-- Start PASSAGE SHOWN --

Alone in the city of love

Back in summer 2000, while studying abroad in Spain, I traveled alone to Paris for a weekend.  If I had the choice, I would not have wanted to travel there by myself.  But, the classes were over for the summer and all of my schoolmates returned home.  I had never been to France before, and since I studied French in addition to Spanish in college, I really wanted to go even if it meant going alone.  Turns out, traveling alone wasn't so bad.  In fact, there were even some things that I loved about it!

Side note: Before going further, I must remind everyone that this was the year 2000, and in Europe.  Internet access was very hard to come by (or very expensive) and slow.  Other than buying my airfare online, I do not think I did any other travel planning via the Internet.  I also did not have a cell phone.

After landing in Paris, I went to an airport information booth to inquire about deals on hotels room.  (Yes kids, this was the old school way of scoring a last-minute deal.)  It was a good thing I could speak a little French, because the information lady did not speak English.  I was shown a binder (yes, an actual three-ring binder with paper) with some options.  When I saw something I liked in my price range, I hopped an Air France bus to my destination.  (The information lady explained that I could only get to the hotel by bus, not the Metro because the Metro did not go to Orly Airport.)  When I got off at my stop (Montparnasse), I wasn't exactly sure how to get to the hotel.  All I had were some paper maps and a vague description of where the hotel was.  After walking around a while, and catching my first glimpse of the Eiffel Tower, somehow I found the hotel.  Once I got in my room though, I knew I made the right choice!

I loved the window!  And the street was super cute too!
 
My map. My best friend during this trip!
 
I discovered that one of the best things about traveling alone was that I did not have to compromise with someone else on what to do, where to eat, and what sights to see.  Whatever sounded good to me, that's what I did!

-- End PASSAGE SHOWN --
-- Start RAW RECORDS --

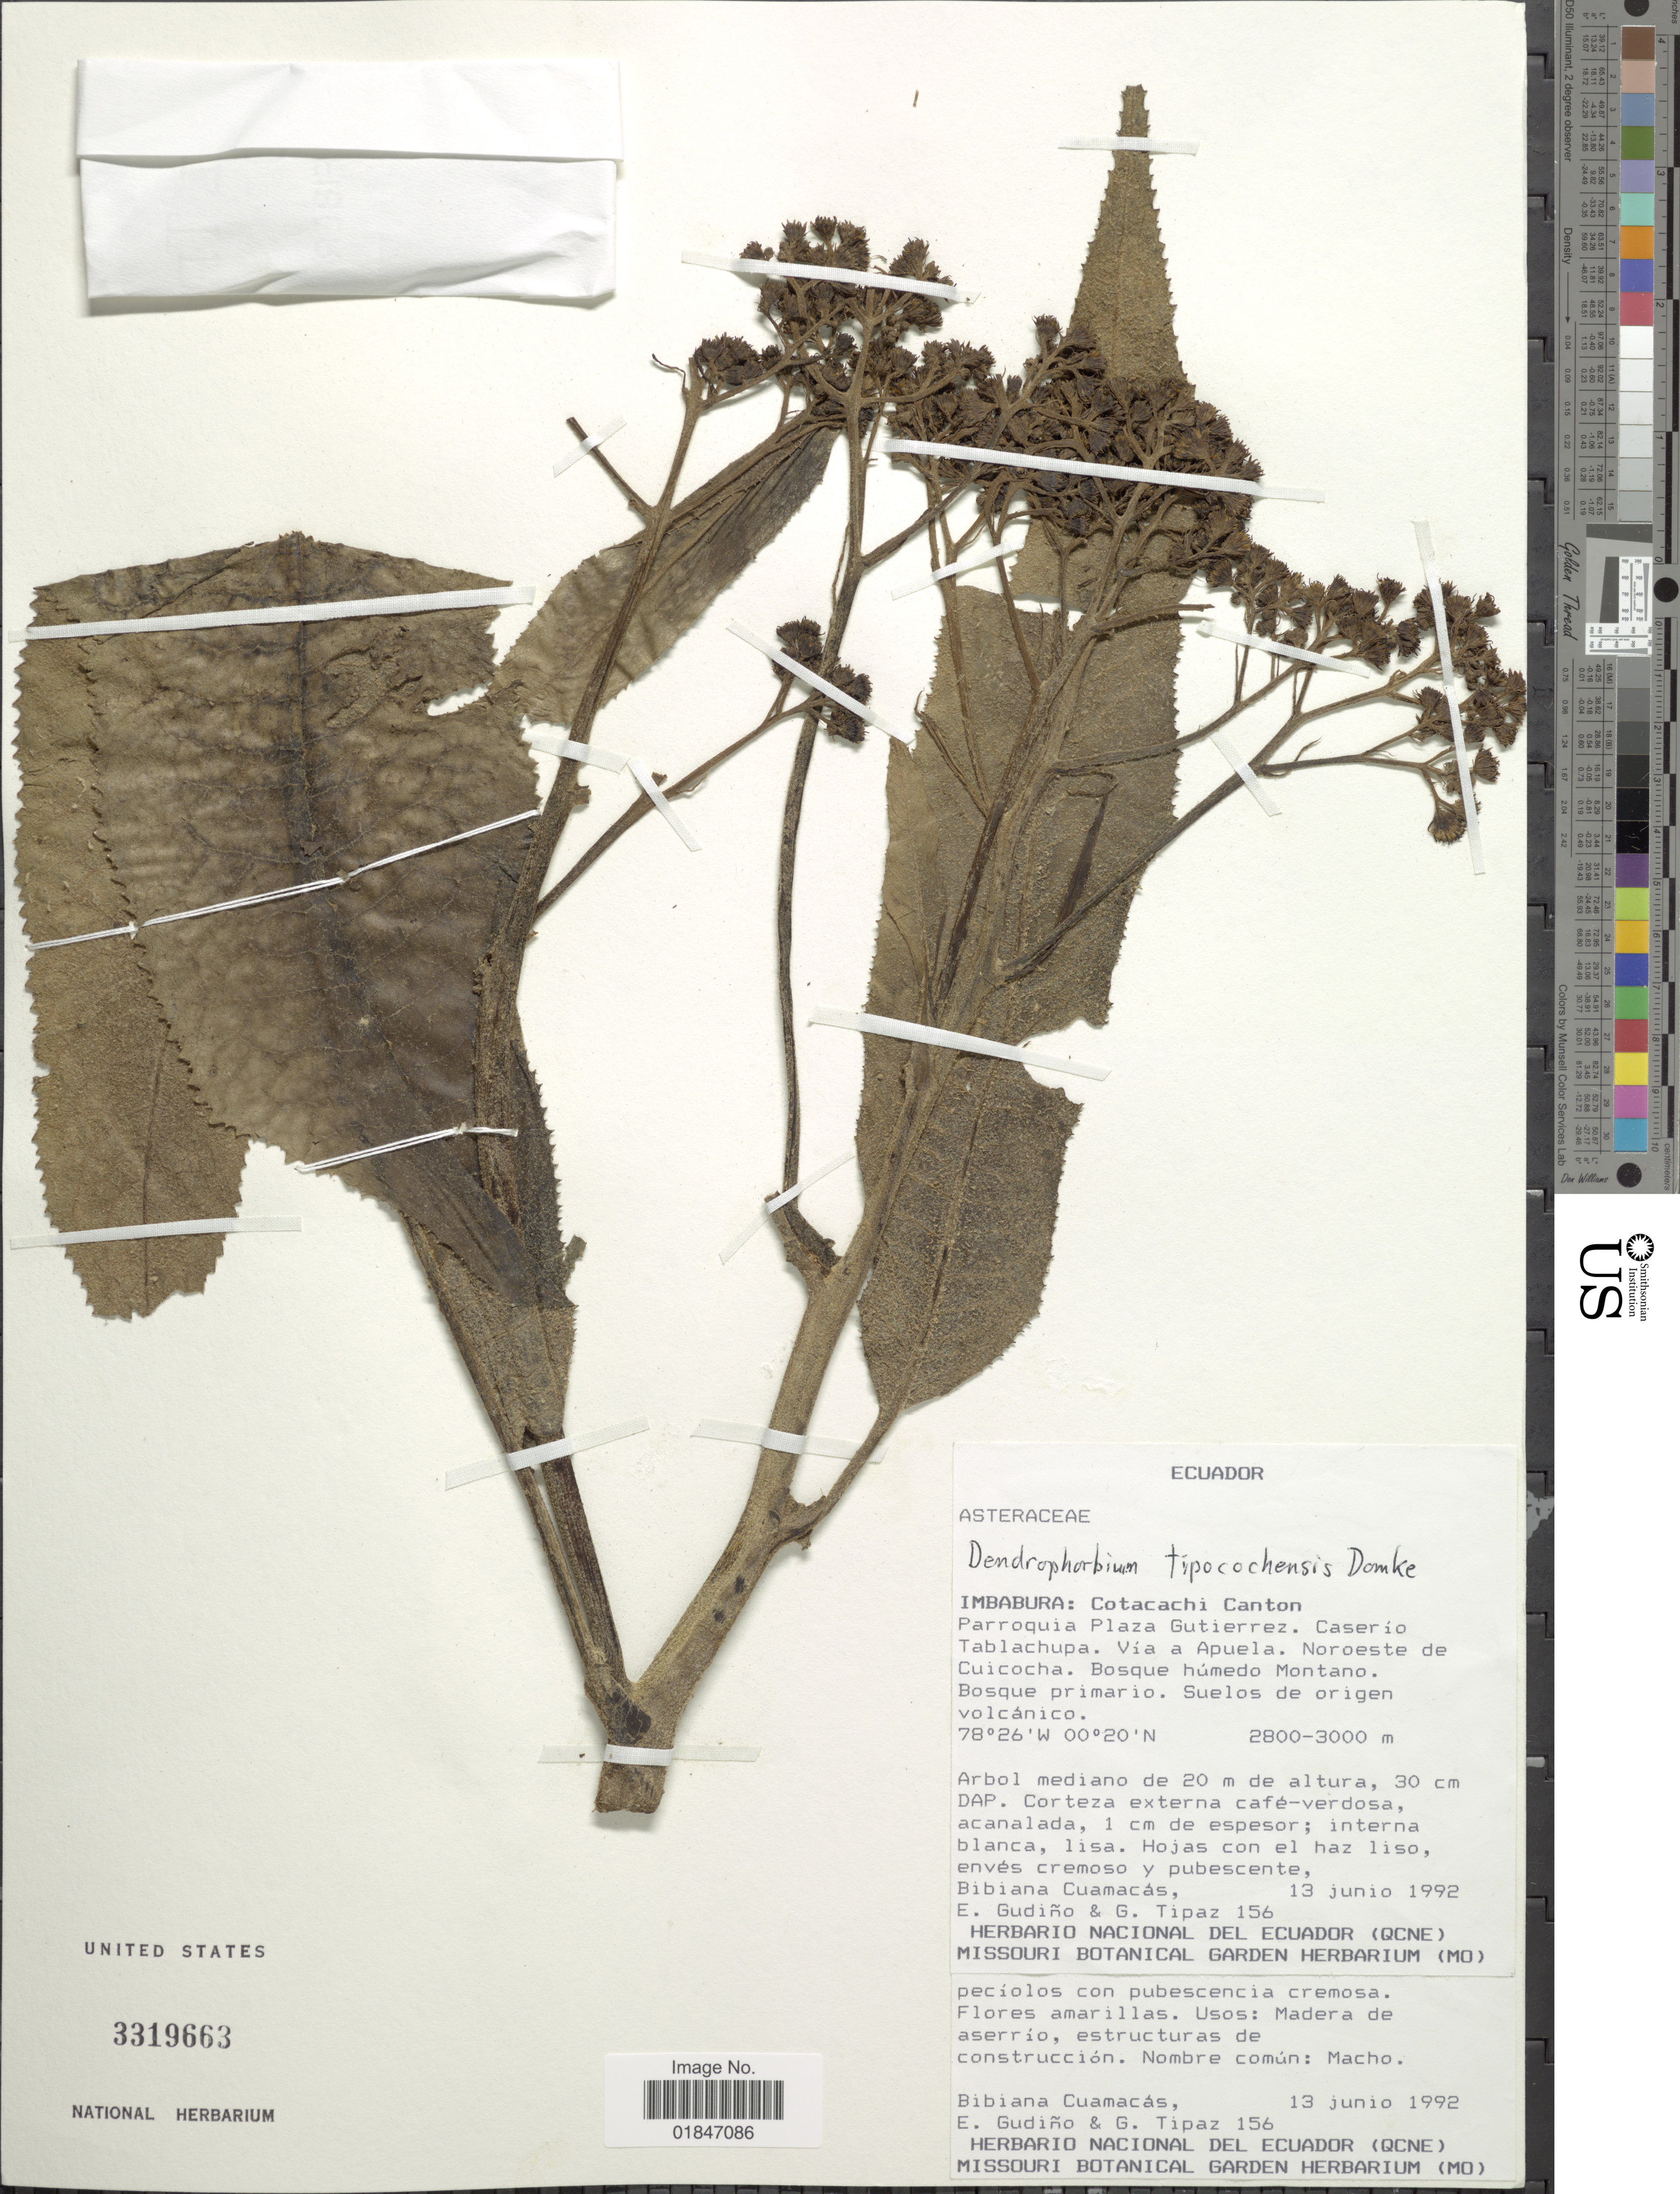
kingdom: Plantae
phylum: Tracheophyta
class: Magnoliopsida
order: Asterales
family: Asteraceae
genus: Dendrophorbium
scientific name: Dendrophorbium tipocochense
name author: (Domke) B. Nord.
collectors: E. Gudiño & G. Tipaz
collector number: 156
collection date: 1992-06-13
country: Ecuador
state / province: Imbabura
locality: Imbabura: Cotacachi canton. Parroquia Plaza Gutierrez, Caserio Tablachupa. Via a Apuela.Noroeste de Cuicocha.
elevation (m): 2800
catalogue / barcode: US 3319663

-- End RAW RECORDS --

• **EXERCISES**:
**a)** In the account of traveling alone to Paris, at which stop did the writer get off the bus?
**b)** Write the next portion of the account of traveling alone to Paris, continuing from its final sentence.

• **RESPONSE LIST**:
**a)** Montparnasse

**b)**
The Louvre is probably the most famous art museum in the world, so I had to check it out.  The line to purchase tickets was quite long, and I was upset that I could not get a student discount.  Once inside, I finally realized how massive the museum actually was.  I wandered up and down the halls, and was disappointed that I saw almost no works of art that I recognized.  Everything seemed to be war paintings of what I assumed was the French Revolution.  I walked the halls fairly quickly, now on a mission to find the Mona Lisa.  Once I found it, that was rather disappointing as well.  (If you or anyone you know has been here, you know what I mean.)  The painting itself is housed in a glass viewing box.  Huge crowds gather around the painting, so you can only see it once you work your way toward the front.  When you do, you see that the painting is actually much smaller than you had imagined.  So then you think to yourself, "What's the big deal about this painting, anyway."  I wandered around a little more after that, saw the statue of Venus de Milo (which I took a picture of...more on that later), passed through some decorated rooms with old dishes and jewelry, and eventually found my way out.

I took some photos in the area around the Louvre, and decided what I should do next.  I learned about a Fashion Museum (Musée de la Mode), and I thought it sounded great...and so French!  The museum was on Woodrow Wilson Street, so I walked in that direction.  When I got to the right spot, I was confused as to why I couldn't find the museum.  I finally realized that I was actually on Franklyn D. Roosevelt Street.  (I guess I figured there wouldn't be more than one street named after an American president.)  Once I got back on the right path, I found it.  I thought the museum had fashions on display from the 1960s to 2000, and I liked it a lot.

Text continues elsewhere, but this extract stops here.